The lack of information about the guest router makes it difficult to provide accurate advice. What's the make and model? Does it support DD-WRT? Are you using DD-WRT? Is the WAN NAT'd?
Typically, when dealing w/ secondary router connected WAN to LAN wrt the primary router, you prevent access of the upstream network from the secondary router using the latter's IP firewall, NOT the primary router's IP firewall. But again, knowing nothing about the guest router, I don't know if that's even possible. Not unless it supports third-party firmware like DD-WRT, FreshTomato, Merlin, etc., where you do have that capability.
FWIW, the following script is (among other things) intended specifically to prevent such access. But it assumes the use of DD-WRT.
The modem goes to wan port of a netgear r7000 running expressvpn firmware which is custom ddwrt3 with 192.x subnet.
Then one of the lan ports I have connected another r7000 running netgear firmware to create that guest 10.x subnet.
So the guest 10 net has to traverse thru the expressvpn router to get out to the internet
I was under the impression using two different subnets that the expressvpn ddwrt iptables could allow the guest to pass thru to wan but not talk to any 192.x addresses
From your link this line Is similar but different to what I did so I'll try it this way
iptables -I FORWARD -i br0 -d $WAN_NET -m state --state NEW -j REJECT
Joined: 18 Mar 2014 Posts: 12881 Location: Netherlands
Posted: Mon Sep 05, 2022 9:36 Post subject:
Bushmaster2000 wrote:
The modem goes to wan port of a netgear r7000 running expressvpn firmware which is custom ddwrt3 with 192.x subnet.

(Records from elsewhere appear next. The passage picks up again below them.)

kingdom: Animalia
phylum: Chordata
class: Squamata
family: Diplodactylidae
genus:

Then one of the lan ports I have connected another r7000 running netgear firmware to create that guest 10.x subnet.
So the guest 10 net has to traverse thru the expressvpn router to get out to the internet
I was under the impression using two different subnets that the expressvpn ddwrt iptables could allow the guest to pass thru to wan but not talk to any 192.x addresses
From your link this line Is similar but different to what I did so I'll try it this way
iptables -I FORWARD -i br0 -d $WAN_NET -m state --state NEW -j REJECT
@eibgrad already said it all
The rule you are referring to should be set on the secondary router so on our R7000 running stock firmware.
But not sure if that is possible as we do not support stock firmware and neither do we support expressvpn.